The problem asks to convert polar equations into Cartesian coordinates. Let's address both parts:

Part (a) $r \cos \theta = 6$:

In polar coordinates, we know: $r \cos \theta = x$ Thus, the equation becomes: $x = 6$ This is the Cartesian form of the equation, which represents a vertical line at $x = 6$.

Part (b) $r^2 - 8r \cos \theta - 4r \sin \theta + 11 = 0$:

Using the following polar to Cartesian conversions: $r^2 = x^2 + y^2, \quad r \cos \theta = x, \quad r \sin \theta = y$ We substitute these into the given equation: $r^2 - 8r \cos \theta - 4r \sin \theta + 11 = 0$ becomes $(x^2 + y^2) - 8x - 4y + 11 = 0$ This is the Cartesian form of the given equation.

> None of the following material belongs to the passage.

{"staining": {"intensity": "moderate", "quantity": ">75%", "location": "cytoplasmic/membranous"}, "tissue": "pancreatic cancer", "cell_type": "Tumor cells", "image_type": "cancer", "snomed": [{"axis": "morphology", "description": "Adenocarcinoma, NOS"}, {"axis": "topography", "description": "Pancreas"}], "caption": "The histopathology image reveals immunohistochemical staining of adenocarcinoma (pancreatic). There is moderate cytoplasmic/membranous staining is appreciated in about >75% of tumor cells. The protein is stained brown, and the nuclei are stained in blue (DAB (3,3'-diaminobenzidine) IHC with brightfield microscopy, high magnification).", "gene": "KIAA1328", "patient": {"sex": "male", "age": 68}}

Would you like further clarification or details on these steps?

Here are 5 questions to extend this discussion:

1. How do we derive the polar to Cartesian coordinate conversion formulas?
2. Can you visualize the geometric meaning of these equations in Cartesian coordinates?
3. What is the relationship between radial distance $r$ and $\theta$ in polar coordinates?
4. How can we apply these conversion techniques to more complex polar equations?
5. How would the equation change if we shift or rotate the coordinate system?

Tip: When converting polar to Cartesian equations, remember the key conversions for $r$ and $\theta$: $r^2 = x^2 + y^2$, $r \cos \theta = x$, and $r \sin \theta = y$.